(Object localization data)
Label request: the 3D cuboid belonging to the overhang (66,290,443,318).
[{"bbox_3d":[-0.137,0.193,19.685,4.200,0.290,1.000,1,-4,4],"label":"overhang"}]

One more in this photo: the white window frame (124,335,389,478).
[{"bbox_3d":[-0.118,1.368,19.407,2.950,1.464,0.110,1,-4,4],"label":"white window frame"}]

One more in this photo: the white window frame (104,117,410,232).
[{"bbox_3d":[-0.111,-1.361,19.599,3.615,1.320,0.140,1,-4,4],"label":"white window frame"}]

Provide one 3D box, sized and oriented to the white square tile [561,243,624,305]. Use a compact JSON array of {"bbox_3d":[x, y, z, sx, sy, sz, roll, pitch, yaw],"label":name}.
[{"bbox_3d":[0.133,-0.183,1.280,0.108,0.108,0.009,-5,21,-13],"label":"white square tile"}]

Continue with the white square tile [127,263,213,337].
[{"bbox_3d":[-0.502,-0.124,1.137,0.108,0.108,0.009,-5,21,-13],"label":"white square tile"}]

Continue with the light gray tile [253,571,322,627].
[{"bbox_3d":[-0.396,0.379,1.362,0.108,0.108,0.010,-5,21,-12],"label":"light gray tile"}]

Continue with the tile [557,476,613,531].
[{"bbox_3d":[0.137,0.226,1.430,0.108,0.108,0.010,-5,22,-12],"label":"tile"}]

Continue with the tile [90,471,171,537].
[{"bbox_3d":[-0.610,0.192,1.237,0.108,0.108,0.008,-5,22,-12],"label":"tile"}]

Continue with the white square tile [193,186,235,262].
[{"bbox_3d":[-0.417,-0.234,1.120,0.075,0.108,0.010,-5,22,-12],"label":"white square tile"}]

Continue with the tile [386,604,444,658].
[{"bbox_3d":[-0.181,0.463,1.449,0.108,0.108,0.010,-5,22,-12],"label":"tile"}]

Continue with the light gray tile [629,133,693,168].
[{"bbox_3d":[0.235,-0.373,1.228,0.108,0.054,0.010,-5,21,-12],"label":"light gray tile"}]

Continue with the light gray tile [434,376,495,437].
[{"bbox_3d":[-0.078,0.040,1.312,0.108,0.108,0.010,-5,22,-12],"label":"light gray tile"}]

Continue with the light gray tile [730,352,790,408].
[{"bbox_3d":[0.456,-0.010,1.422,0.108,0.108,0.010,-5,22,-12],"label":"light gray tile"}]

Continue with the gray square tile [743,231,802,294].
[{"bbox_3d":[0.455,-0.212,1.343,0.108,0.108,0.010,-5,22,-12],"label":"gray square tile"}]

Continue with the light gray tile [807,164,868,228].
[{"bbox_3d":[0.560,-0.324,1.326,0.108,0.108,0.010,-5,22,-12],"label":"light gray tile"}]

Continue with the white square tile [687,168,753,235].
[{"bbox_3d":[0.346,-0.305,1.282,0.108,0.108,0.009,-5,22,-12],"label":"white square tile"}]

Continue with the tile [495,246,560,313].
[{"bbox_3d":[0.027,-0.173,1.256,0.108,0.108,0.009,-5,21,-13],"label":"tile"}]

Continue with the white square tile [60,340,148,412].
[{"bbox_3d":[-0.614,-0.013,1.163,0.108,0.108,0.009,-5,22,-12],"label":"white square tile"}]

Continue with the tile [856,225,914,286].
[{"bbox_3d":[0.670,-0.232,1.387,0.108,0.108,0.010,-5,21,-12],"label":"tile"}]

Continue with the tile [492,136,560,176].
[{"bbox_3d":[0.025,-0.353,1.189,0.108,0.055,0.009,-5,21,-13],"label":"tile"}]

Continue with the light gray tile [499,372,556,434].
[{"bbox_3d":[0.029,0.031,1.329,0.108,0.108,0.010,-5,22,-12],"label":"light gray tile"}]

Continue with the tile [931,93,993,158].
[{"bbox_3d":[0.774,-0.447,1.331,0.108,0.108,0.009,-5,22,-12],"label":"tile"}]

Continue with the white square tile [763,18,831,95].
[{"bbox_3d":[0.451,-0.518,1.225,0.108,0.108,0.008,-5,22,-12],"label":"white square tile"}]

# Prompt
Copy all of the items above word for word, line for line.

# Answer to this task
Label request: the 3D cuboid belonging to the overhang (66,290,443,318).
[{"bbox_3d":[-0.137,0.193,19.685,4.200,0.290,1.000,1,-4,4],"label":"overhang"}]

One more in this photo: the white window frame (124,335,389,478).
[{"bbox_3d":[-0.118,1.368,19.407,2.950,1.464,0.110,1,-4,4],"label":"white window frame"}]

One more in this photo: the white window frame (104,117,410,232).
[{"bbox_3d":[-0.111,-1.361,19.599,3.615,1.320,0.140,1,-4,4],"label":"white window frame"}]

Provide one 3D box, sized and oriented to the white square tile [561,243,624,305]. Use a compact JSON array of {"bbox_3d":[x, y, z, sx, sy, sz, roll, pitch, yaw],"label":name}.
[{"bbox_3d":[0.133,-0.183,1.280,0.108,0.108,0.009,-5,21,-13],"label":"white square tile"}]

Continue with the white square tile [127,263,213,337].
[{"bbox_3d":[-0.502,-0.124,1.137,0.108,0.108,0.009,-5,21,-13],"label":"white square tile"}]

Continue with the light gray tile [253,571,322,627].
[{"bbox_3d":[-0.396,0.379,1.362,0.108,0.108,0.010,-5,21,-12],"label":"light gray tile"}]

Continue with the tile [557,476,613,531].
[{"bbox_3d":[0.137,0.226,1.430,0.108,0.108,0.010,-5,22,-12],"label":"tile"}]

Continue with the tile [90,471,171,537].
[{"bbox_3d":[-0.610,0.192,1.237,0.108,0.108,0.008,-5,22,-12],"label":"tile"}]

Continue with the white square tile [193,186,235,262].
[{"bbox_3d":[-0.417,-0.234,1.120,0.075,0.108,0.010,-5,22,-12],"label":"white square tile"}]

Continue with the tile [386,604,444,658].
[{"bbox_3d":[-0.181,0.463,1.449,0.108,0.108,0.010,-5,22,-12],"label":"tile"}]

Continue with the light gray tile [629,133,693,168].
[{"bbox_3d":[0.235,-0.373,1.228,0.108,0.054,0.010,-5,21,-12],"label":"light gray tile"}]

Continue with the light gray tile [434,376,495,437].
[{"bbox_3d":[-0.078,0.040,1.312,0.108,0.108,0.010,-5,22,-12],"label":"light gray tile"}]

Continue with the light gray tile [730,352,790,408].
[{"bbox_3d":[0.456,-0.010,1.422,0.108,0.108,0.010,-5,22,-12],"label":"light gray tile"}]

Continue with the gray square tile [743,231,802,294].
[{"bbox_3d":[0.455,-0.212,1.343,0.108,0.108,0.010,-5,22,-12],"label":"gray square tile"}]

Continue with the light gray tile [807,164,868,228].
[{"bbox_3d":[0.560,-0.324,1.326,0.108,0.108,0.010,-5,22,-12],"label":"light gray tile"}]

Continue with the white square tile [687,168,753,235].
[{"bbox_3d":[0.346,-0.305,1.282,0.108,0.108,0.009,-5,22,-12],"label":"white square tile"}]

Continue with the tile [495,246,560,313].
[{"bbox_3d":[0.027,-0.173,1.256,0.108,0.108,0.009,-5,21,-13],"label":"tile"}]

Continue with the white square tile [60,340,148,412].
[{"bbox_3d":[-0.614,-0.013,1.163,0.108,0.108,0.009,-5,22,-12],"label":"white square tile"}]

Continue with the tile [856,225,914,286].
[{"bbox_3d":[0.670,-0.232,1.387,0.108,0.108,0.010,-5,21,-12],"label":"tile"}]

Continue with the tile [492,136,560,176].
[{"bbox_3d":[0.025,-0.353,1.189,0.108,0.055,0.009,-5,21,-13],"label":"tile"}]

Continue with the light gray tile [499,372,556,434].
[{"bbox_3d":[0.029,0.031,1.329,0.108,0.108,0.010,-5,22,-12],"label":"light gray tile"}]

Continue with the tile [931,93,993,158].
[{"bbox_3d":[0.774,-0.447,1.331,0.108,0.108,0.009,-5,22,-12],"label":"tile"}]

Continue with the white square tile [763,18,831,95].
[{"bbox_3d":[0.451,-0.518,1.225,0.108,0.108,0.008,-5,22,-12],"label":"white square tile"}]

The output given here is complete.